● **TRECHO FORNECIDO**

Justamente quando Trinity chega ali, os habitantes daquele povoado vivem um clima bélico crescente. A instalação de um grupo de mórmons, liderado pelo pacífico e bondoso Tobias (Dan Sturkie), contraria os interesses do ambicioso Major Harriman, que quer todas as terras para si. Para piorar, um grupo de vândalos mexicanos insiste em barbarizar e em praticar frequentes roubos na região. Por mais que Bambino tente contemporizar a situação, Trinity, que não suporta injustiças e está encantado com a beleza das mórmons Sarah (Gisela Hahn) e Giuditta (Elena Pedemonte), decide intervir. Ele passa a peitar tanto o Major quanto o bando de bandidos mexicanos em favor dos religiosos.


Bambino, que só tem um auxiliar na delegacia, o velho e covarde Jonathan (Steffen Zacharias), se vê acuado por inimigos mais perigosos e mais numerosos. Sem opção, o xerife irá ficar ao lado do irmão mais novo e dos mórmons nesta disputa por terras e pelas riquezas do Velho Oeste norte-americano. Por consequência, muitas brigas, duelos, intrigas e tiroteios esperam pela dupla Trinity e Bambino. Os irmãos, que não se suportam, não podem se separar se quiserem sobreviver em um ambiente tão hostil.


Com quase duas horas de duração, “Trinity é o Meu Nome” é um filme delicioso. Não é errado enxergá-lo como uma sátira aos faroestes clássicos e ao Western Spaghetti. O mais interessante está no humor praticado. Ora o longa-metragem de Enzo Barboni apela para a comicidade do tipo pastelão, ora aborda o humor mais sutil e inteligente. O roteiro da trama caminha o tempo inteiro nessa linha tênue entre o lado popular/escrachado e o refinado. A graça da história está em diferentes aspectos: nas roupas, nos diálogos, nos movimentos de luta, no jeito de cavalgar, nos olhares, nos tipos retratados e nas situações vivenciadas pelos protagonistas.

Terence Hill

Outro elemento que precisa ser elogiado é a construção das personagens. Os protagonistas de “Trinity é o Meu Nome” são figuras redondas. Trinity e Bambino estão mais para anti-heróis do que para heróis tradicionais do cinema. Vale lembrar que Bambino matou o xerife e que está naquele povoado como autoridade policial porque almeja praticar novos crimes (enquanto seus velhos companheiros de gangue não chegam). E ele não parece nem um pouco preocupado com as injustiças cometidas contra os desfavorecidos da região. Já Trinity é o típico vagabundo encrenqueiro que gosta de uma boa briga. E ele só aceita defender os mórmons quando fica interessado em duas jovens beldades da comunidade religiosa. Curiosamente, nem mesmo o fato de serem mais bandidos do que policiais tira o carisma dos protagonistas do filme.

[Entradas de dados salvos]

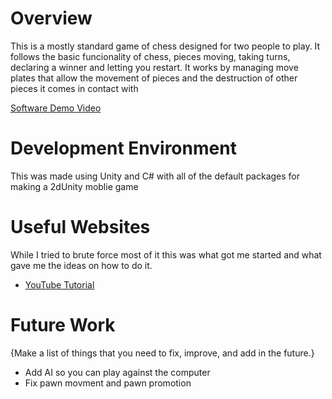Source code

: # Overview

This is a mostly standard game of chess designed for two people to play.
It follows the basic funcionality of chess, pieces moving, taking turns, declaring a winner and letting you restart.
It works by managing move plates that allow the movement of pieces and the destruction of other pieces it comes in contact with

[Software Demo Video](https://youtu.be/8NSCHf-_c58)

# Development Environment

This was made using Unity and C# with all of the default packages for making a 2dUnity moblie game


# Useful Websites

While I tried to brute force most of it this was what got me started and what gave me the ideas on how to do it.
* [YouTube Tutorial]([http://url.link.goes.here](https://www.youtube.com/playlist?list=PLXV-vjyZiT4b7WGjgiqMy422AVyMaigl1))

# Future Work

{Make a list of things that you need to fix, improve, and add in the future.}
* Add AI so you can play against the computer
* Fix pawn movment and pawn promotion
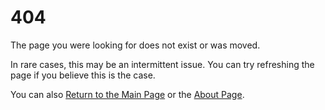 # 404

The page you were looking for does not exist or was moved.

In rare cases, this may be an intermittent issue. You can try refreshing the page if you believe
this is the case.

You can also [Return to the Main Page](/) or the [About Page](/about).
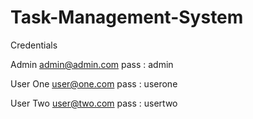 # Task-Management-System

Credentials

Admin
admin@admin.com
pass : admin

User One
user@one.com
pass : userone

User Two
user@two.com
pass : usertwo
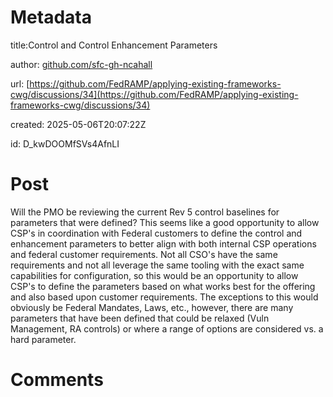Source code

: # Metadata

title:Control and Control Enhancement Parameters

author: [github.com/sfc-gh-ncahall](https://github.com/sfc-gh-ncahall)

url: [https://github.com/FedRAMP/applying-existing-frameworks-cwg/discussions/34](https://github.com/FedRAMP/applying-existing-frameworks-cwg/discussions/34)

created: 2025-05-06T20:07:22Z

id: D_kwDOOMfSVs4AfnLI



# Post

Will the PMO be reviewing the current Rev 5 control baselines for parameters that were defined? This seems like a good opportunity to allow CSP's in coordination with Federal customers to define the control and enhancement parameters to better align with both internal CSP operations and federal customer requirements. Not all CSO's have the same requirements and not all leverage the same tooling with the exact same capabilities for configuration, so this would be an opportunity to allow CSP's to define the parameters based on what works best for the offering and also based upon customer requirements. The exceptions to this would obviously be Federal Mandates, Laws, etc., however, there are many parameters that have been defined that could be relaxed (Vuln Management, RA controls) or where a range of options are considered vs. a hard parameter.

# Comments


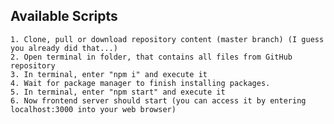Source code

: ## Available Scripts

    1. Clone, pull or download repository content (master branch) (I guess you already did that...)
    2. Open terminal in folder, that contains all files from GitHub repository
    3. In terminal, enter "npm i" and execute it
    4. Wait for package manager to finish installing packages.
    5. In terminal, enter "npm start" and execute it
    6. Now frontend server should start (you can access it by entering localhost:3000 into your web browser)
* * *
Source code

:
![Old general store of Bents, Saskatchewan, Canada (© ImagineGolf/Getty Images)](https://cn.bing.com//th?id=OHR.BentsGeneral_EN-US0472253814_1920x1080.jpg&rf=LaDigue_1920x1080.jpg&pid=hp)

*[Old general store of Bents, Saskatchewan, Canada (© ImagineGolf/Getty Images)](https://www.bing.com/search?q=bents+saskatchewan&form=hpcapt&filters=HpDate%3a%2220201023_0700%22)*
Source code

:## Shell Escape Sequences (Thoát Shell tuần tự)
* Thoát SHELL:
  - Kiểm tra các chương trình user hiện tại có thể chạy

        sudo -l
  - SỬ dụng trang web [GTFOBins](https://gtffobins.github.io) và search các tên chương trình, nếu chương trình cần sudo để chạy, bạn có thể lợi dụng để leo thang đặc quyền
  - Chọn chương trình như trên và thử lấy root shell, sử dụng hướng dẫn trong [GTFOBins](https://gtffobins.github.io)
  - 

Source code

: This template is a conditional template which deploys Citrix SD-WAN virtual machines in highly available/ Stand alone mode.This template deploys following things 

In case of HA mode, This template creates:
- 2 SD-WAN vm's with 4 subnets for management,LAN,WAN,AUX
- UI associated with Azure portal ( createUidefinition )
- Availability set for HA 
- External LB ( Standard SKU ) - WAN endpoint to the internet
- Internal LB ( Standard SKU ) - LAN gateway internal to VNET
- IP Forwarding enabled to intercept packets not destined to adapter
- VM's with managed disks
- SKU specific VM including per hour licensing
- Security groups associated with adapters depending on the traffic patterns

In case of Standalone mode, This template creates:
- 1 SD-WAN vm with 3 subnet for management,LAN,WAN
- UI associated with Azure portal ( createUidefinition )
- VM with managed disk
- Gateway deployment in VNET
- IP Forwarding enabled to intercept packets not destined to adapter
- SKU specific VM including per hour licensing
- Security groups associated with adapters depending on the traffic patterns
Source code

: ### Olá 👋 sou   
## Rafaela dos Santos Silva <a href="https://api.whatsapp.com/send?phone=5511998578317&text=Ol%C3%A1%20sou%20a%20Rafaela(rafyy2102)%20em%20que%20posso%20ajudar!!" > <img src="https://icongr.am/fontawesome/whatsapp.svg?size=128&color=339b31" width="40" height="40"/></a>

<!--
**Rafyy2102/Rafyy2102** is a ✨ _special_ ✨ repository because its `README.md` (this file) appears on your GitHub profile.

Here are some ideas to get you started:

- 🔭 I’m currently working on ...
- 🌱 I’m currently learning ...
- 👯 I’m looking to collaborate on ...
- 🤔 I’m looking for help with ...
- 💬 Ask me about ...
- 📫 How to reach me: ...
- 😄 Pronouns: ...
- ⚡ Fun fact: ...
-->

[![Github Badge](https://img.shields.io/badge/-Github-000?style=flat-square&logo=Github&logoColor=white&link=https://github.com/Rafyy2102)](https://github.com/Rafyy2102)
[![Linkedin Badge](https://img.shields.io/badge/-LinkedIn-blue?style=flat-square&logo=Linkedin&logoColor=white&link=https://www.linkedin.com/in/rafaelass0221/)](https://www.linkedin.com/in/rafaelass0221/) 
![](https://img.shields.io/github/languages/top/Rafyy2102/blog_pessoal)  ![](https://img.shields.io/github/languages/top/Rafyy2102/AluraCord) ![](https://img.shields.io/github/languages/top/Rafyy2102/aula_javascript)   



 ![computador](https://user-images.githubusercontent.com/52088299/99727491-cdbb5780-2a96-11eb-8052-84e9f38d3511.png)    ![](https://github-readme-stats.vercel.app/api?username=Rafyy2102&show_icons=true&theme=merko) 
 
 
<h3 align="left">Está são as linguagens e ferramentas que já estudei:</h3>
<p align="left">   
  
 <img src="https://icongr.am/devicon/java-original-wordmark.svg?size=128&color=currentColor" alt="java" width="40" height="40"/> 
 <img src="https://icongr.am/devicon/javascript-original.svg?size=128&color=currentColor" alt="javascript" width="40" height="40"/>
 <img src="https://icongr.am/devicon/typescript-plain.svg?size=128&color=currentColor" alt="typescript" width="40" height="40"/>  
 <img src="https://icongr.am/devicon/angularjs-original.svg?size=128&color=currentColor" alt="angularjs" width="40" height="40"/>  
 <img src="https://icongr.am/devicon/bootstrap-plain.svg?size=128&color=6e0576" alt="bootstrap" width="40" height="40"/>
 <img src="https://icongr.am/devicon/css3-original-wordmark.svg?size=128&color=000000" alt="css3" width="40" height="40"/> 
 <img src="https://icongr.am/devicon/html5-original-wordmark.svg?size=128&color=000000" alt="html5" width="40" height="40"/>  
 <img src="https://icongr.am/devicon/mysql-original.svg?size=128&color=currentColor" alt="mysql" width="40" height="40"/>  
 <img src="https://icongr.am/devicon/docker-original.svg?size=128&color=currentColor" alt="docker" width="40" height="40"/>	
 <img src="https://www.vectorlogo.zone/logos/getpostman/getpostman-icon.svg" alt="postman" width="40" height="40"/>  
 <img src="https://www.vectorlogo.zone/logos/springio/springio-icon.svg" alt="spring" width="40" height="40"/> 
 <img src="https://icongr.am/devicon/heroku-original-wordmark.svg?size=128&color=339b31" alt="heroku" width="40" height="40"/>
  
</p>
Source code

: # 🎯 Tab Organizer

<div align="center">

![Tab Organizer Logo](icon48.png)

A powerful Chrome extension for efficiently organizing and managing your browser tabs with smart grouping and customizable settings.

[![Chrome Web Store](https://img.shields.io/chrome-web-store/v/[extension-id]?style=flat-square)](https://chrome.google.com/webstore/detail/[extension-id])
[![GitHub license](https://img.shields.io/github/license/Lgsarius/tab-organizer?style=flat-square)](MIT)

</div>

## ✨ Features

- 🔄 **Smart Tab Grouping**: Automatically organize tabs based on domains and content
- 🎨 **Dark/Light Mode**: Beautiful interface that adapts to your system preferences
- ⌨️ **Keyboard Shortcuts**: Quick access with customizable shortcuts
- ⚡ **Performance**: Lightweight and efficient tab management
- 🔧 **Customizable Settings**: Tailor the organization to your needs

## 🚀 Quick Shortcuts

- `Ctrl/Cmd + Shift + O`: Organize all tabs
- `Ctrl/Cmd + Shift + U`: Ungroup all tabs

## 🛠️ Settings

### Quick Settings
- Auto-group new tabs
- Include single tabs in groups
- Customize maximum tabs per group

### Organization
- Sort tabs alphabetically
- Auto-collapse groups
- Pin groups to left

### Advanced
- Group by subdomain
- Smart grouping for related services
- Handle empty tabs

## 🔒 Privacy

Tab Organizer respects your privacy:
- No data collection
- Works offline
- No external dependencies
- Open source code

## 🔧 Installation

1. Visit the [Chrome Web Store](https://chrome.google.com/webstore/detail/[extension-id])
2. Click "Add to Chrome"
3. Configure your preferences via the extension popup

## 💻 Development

● **TAREFA**
Copie sem alterações a parte do texto sobre o filme "Trinity é o Meu Nome" que vai de "Terence Hill" até "protagonistas do filme.", incluindo este último trecho. As entradas não têm papel algum nesta atividade.

● **RESULTADO DO EXERCÍCIO**
Terence Hill

Outro elemento que precisa ser elogiado é a construção das personagens. Os protagonistas de “Trinity é o Meu Nome” são figuras redondas. Trinity e Bambino estão mais para anti-heróis do que para heróis tradicionais do cinema. Vale lembrar que Bambino matou o xerife e que está naquele povoado como autoridade policial porque almeja praticar novos crimes (enquanto seus velhos companheiros de gangue não chegam). E ele não parece nem um pouco preocupado com as injustiças cometidas contra os desfavorecidos da região. Já Trinity é o típico vagabundo encrenqueiro que gosta de uma boa briga. E ele só aceita defender os mórmons quando fica interessado em duas jovens beldades da comunidade religiosa. Curiosamente, nem mesmo o fato de serem mais bandidos do que policiais tira o carisma dos protagonistas do filme.